All three of these forwards are immensely valuable to the Rangers and would have around similar value on the trade market. If any of Hayes, Zibanejad, or Kreider would be traded for just draft picks, if would likely need to be a very high pick, such as a top 10 draft pick. There’s also the potential for one of them to be involved in thr conventional “hockey trade”, such as the Ryan Johansen for Seth Jones deal or Max Domi for Alex Galchenyuk trade. All three of their values would likely be in the same ballpark as Jeff Skinner or Oscar Klefbom, whose names have both made it to the rumor mill lately. The Rangers trio is unlikely to be traded but if they do make it to the trading block, expect them to bring back a big return.
Finally, we have one of the Rangers most recent additions, Kevin Shattenkirk. He’d actually be a really good trade asset if it weren’t for the fact that the Rangers just signed him in free agency. Shattenkirk chose to play with the Rangers (and took a bit of a discount) because he wanted to play for his childhood team and it’s very unlikely the Rangers look to move him so soon. He’s probably just a little too old for the Rangers rebuild but Shattenkirk is still young enough at 29 to be very valuable to a team looking to win that needs a top-four offensive defenseman. While playing injured for most of the season, Shattenkirk still produced at a 40-point pace and ended the previous season with 56 points. He probably wouldn’t garner as much value as Hayes, Zibanejad, or Kreider but Shatty would still bring back a lot in a potential trade.
When he was traded as just a rental, the Washington Capitals had to give up a first and second round pick (plus prospects) to get him. Since then, Shattenkirk is now signed at a reasonable cap hit ($6.65M) for a few more seasons, giving the acquiring team certainty that they would be able to keep him for multiple seasons. However, since he left the Blues, Shattenkirk had a poor playoff run with Washington and a less than ideal season with the Rangers.

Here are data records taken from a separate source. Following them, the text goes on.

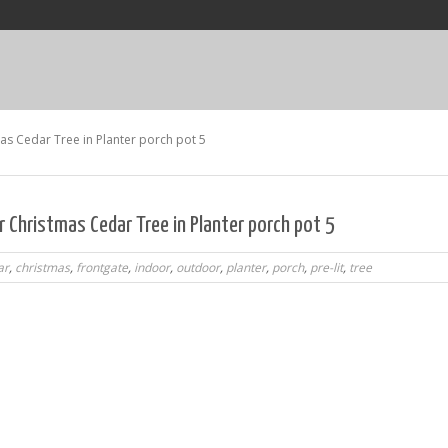
as Cedar Tree in Planter porch pot 5
 Christmas Cedar Tree in Planter porch pot 5
ar
,
christmas
,
frontgate
,
indoor
,
outdoor
,
planter
,
porch
,
pre-lit
,
tree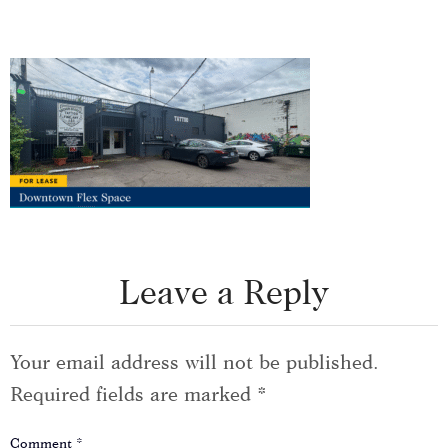
Leave a Reply
Your email address will not be published.
Required fields are marked
*
Comment
*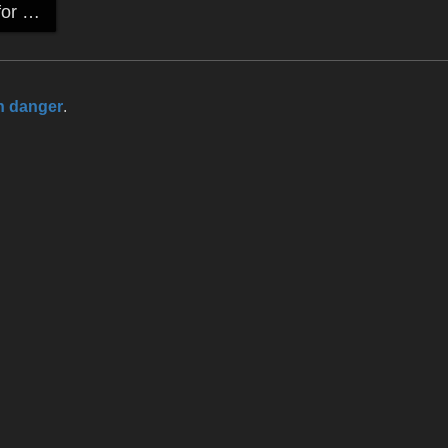
Detail High-heels for P4 female & Victoria Ver.3
n danger
.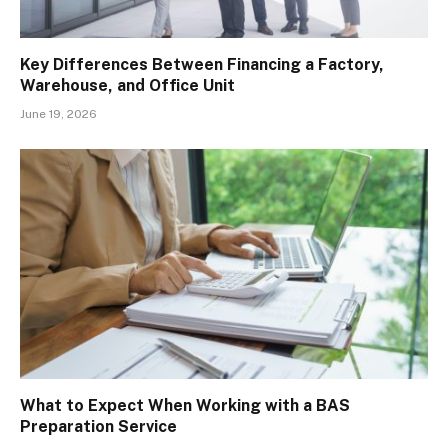
Key Differences Between Financing a Factory,
Warehouse, and Office Unit
June 19, 2026
What to Expect When Working with a BAS
Preparation Service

Combine that with his reputation as a poor defender and it’s a bit tougher to gauge where Shattenkirk fits on the market. If the Rangers were to trade him now, I would expect something similar to the trade Washington made to acquire him. Recency bias is a thing and I think people would weigh Shattenkirk’s play with Washington and time spent injured in New York too heavily. That and teams are also looking for a way to get a leg up in trade negotiations, and that’s not something the Rangers want to get into at this point. This is another reason why I doubt he’d be traded now, as his value is likely at the lowest it will be for quite some time. The best thing for both Shattenkirk and the Rangers is for Shattenkirk to have a bounce back season and let him play big minutes with the team.
Stats via Corsica.Hockey unless otherwise noted. Financial data via Cap Friendly unless other wise noted.